DrRHCMadden
Ballantine's Glentauchers 17 Year
Single Malt — Speyside, Scotland
Reviewed
December 3, 2023 (edited October 21, 2024)
I feel like my role on Distiller is to provide an inferior quality review to the ones already given by the great @cascode. Yet again I am indebted to @cascode for the generously shared dram. This dram, as with many Cascode and I taste is probably unlikely to be tasted by the masses on Distiller. This here is a special release from Australia’s ‘The Whisky Club’ the worst subscription whisky platform out there. @Cascodes review has all the details so I wont bother with repeating them here.
N: Light and bright. Lots of very crisp orchard fruit; apples, nectarines, and dried apricots. The orchard is backed by a light citrus zest and a slightly spiced cereal malt. I like this, very enjoyable and doesn’t step into an overly sweet territory.
P: Sweet and warm up front. Plenty of building bakery spice this palate is driven by a fairly hefty barely sugar and slightly hot candied ginger. The official tasting notes have lots of fluffy descriptors that I don’t find but there is a slightly pancake feel to the malt and a slight floral note that I can’t put my finger on. Annoyingly I find the spice profile a little muting of everything else that might be here.

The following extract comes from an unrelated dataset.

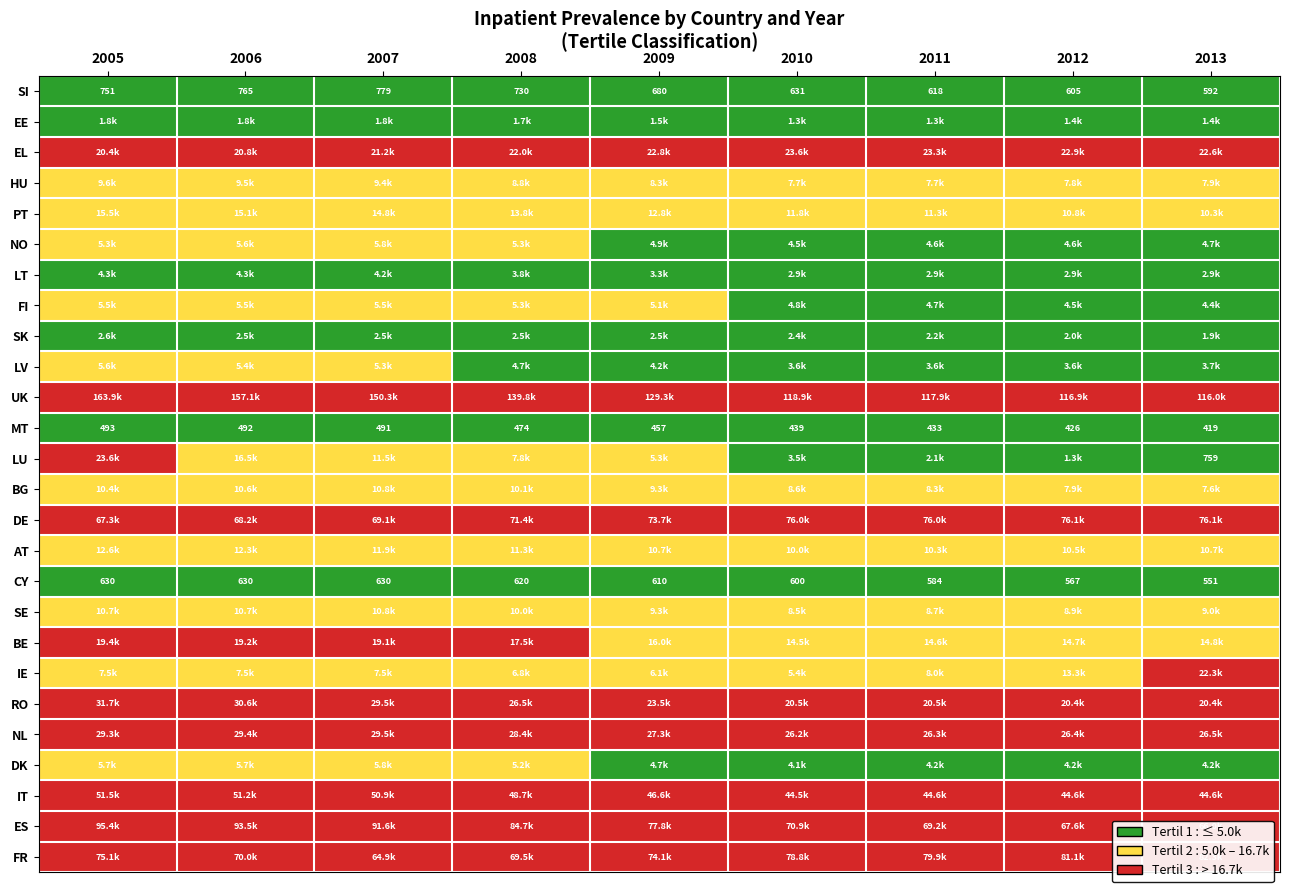

What is the sum of the NL values at 2012 and 2008?

54767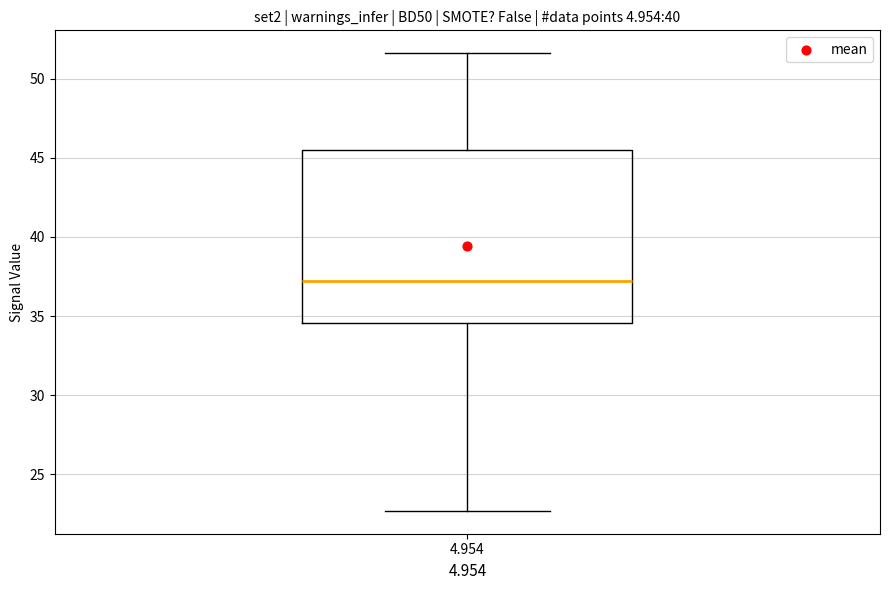

Where does the median line of the box at x = 4.954 sit on the y-axis? The values are not printed on the chart, so give them approximately, as read against the axis.

37.0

F: Medium. There is an unexpected development of dark malt loaf (Soreen specifically if you have ever had it), a touch of dark chocolate and some silky texture.
This is interesting, I think the nose on here is lovely, and the finish is an unexpected turn that is juxtaposed as winter against spring. The palate I’m meh about, sadly I found the spice to dominant. Individual elements, separated, and considered; make this above average. But on aggregate I think it lacks balance and cohesion.
Thanks again @cascode, appreciate the shared whisky love.
Distiller whisky taste #239
[Pictured here with a corundum (sapphire)-garnet-biotite schist from Zazafotsy Quarry, Ihosy District, Madagascar. This rock formed as a product of metamorphism of muddy silts 494 million years ago when the PanAfrican Orogeny started to assemble the supercontinent Gondwana. This rock is the product of a pretty intense and violent geological history including shear zones, hot fluids, temperatures of up to 700 degrees Celsius and pressures of around 5 kb. Turns out, if you smash the heck out of muds you can make some pretty remarkable rocks.]